Önce Google Ceo’su Sundar Pichai hakkında kısa bir özet geçelim.
1993 yılında Hindistan’da bir üniversitede Metalurji mühendisliğinden mezun olan Sundar Pichai, burslu olarak Stanford Üniversitesinden yüksek lisans eğitimine başladı. Sonra buradan da Pensilvanya’da işletme yönetimi bölümünde yüksek lisans yapmıştır. Sundar Pichai, ürün yönetimi ve yönetim danışmanlığı departmanlarında çalıştı. 2004’te ürün yöneticisi unvanıyla Google’da işe başladı. Sundar Pichai’nin işe başladığı gün Gmail, Google Chrome, ve Google Drive gibi ürünlerin geliştirilmesinde rol oynadı. Başında bulunduğu dönemde Google Chrome dünyanın en çok kullanılan tarayıcısı seviyesine ulaştı. Larry Page (Google kurucularından), 2015′ yaptığı bir açıklamada Google’ın Alphabet Inc. adıyla yeniden yapılandırıldığını açıklamasıyla Sundar Pichai’nin Google CEO‘luğuna getirildiğini açıkladı.

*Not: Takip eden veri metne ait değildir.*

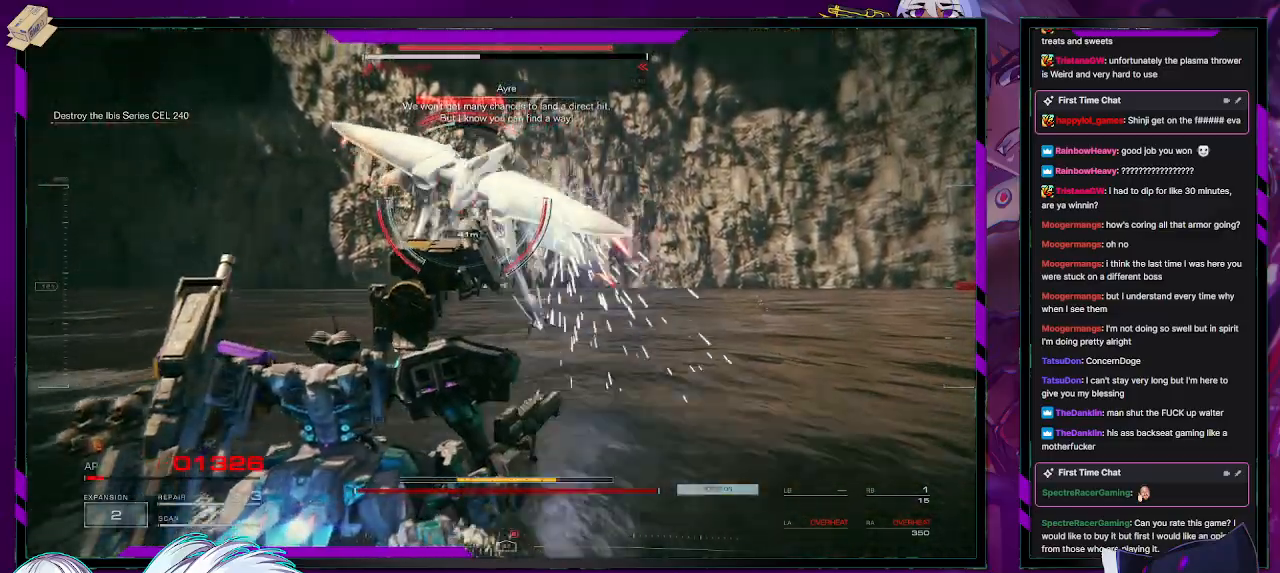
{"buttons": ["R2"], "left_stick": "up-right", "right_stick": "left", "events": [[83, "right_stick", "left"], [117, "left_stick", "up-right"], [283, "right_stick", "center"], [400, "R1", "down"], [467, "R1", "up"], [467, "right_stick", "left"]]}
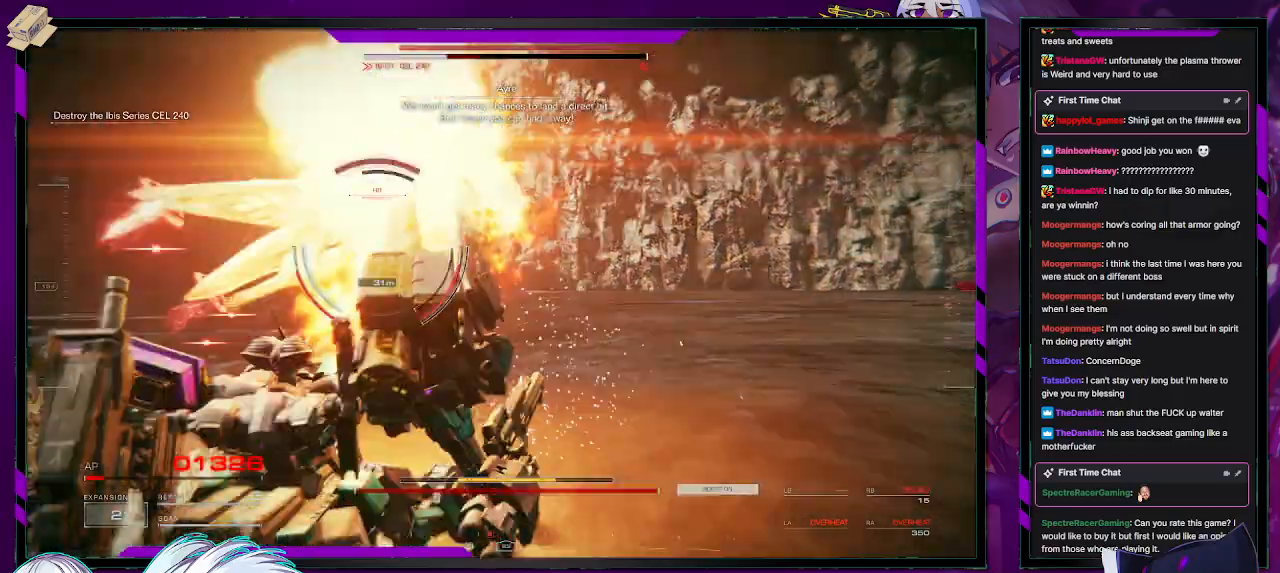
{"buttons": ["R2"], "left_stick": "up", "right_stick": "center", "events": [[17, "left_stick", "right"], [167, "R1", "down"], [317, "R1", "up"], [383, "left_stick", "up"], [417, "right_stick", "center"]]}
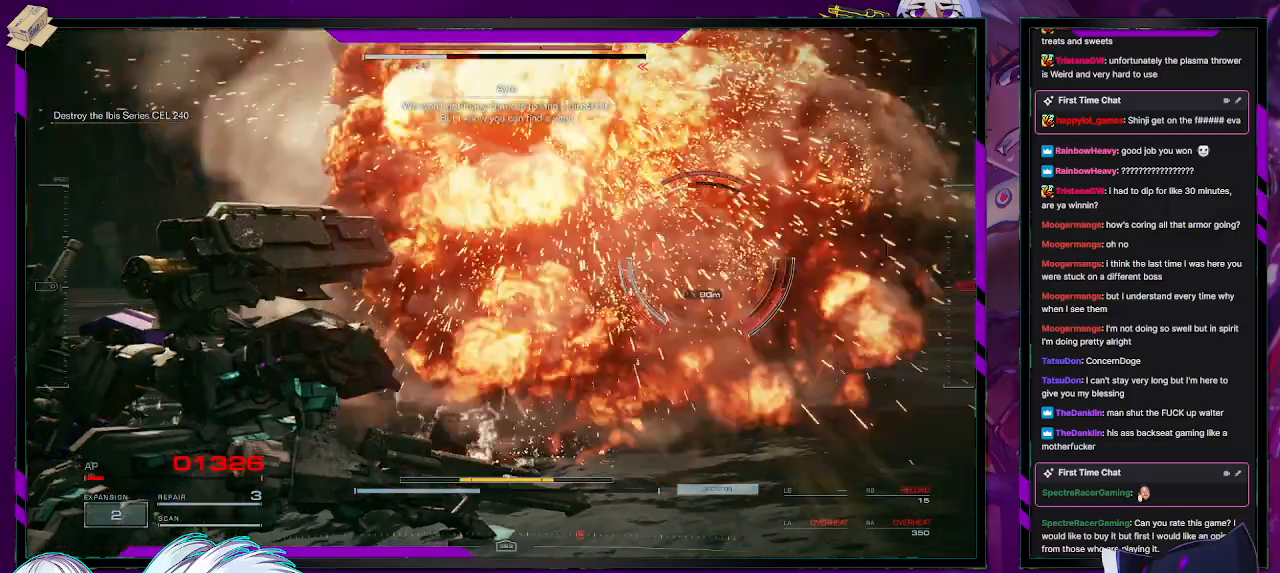
{"buttons": ["X", "R2"], "left_stick": "up", "right_stick": "center", "events": [[50, "right_stick", "right"], [100, "L1", "down"], [183, "L1", "up"], [350, "right_stick", "center"], [417, "X", "down"]]}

Kısa özetinde bile ilgi çekici hikayesi olan biri olduğunu anlayabiliyoruz.
…
Teorimizin Adı: HAMAM BÖCEĞİ
Teorinin hikayesi biraz basit bir olay olarak görülebilir. Fakat ayrıntılı olarak incelediğimizde ders verici bir özellikte olduğunu görüyoruz. Hikaye, bir hamam böceğinin bir restorandaki müşterileri rahatsız etmesi üzerine bir garsonun hamam böceğine karşı nasıl tepki gösterdiğini anlatıyor.
Pichai, bir gün restoranda oturup kahvesini yudumlarken kendi açısından ilginç bir durumla karşılaşır. Olay da hamam böceği bir anda uçarak ortaya çıkar ve restorandaki bir kadının üstüne konar. Kadın panikle bağırıp o korkuyla zıplamaya başlar. Sonra diğer bir kadının üstüne konar. Diğeri de benzer bir davranış sergiler. Doğal olarak bu kişilerin arkadaş grupları da rahatsız olduğundan bir hengame ortamı oluşur. En sonunda orada bulunan bir garsonun yardıma gelmesiyle beraber onun üstüne konar. Fakat garsonun davranışları diğerlerinden farklıydı. Böceğin davranışlarını izlemeye başladı ve hiçbir ani hareket göstermeden.. Sonunda da hamam böceğini eliyle alarak restorandan dışarı atmayı başarır.
Sade ve öz olarak olayımız bu şekilde meydana gelmiş. Şimdi de olaydaki ayrıntılardan bahsedelim.
Pichai, kahvesini tekrar yudumlamaya başlamış ve bir anda olayla ilgili tuhaf düşüncelere anlam vermeye çalışırken bulmuş kendini. Kendi sözlerini okuyalım.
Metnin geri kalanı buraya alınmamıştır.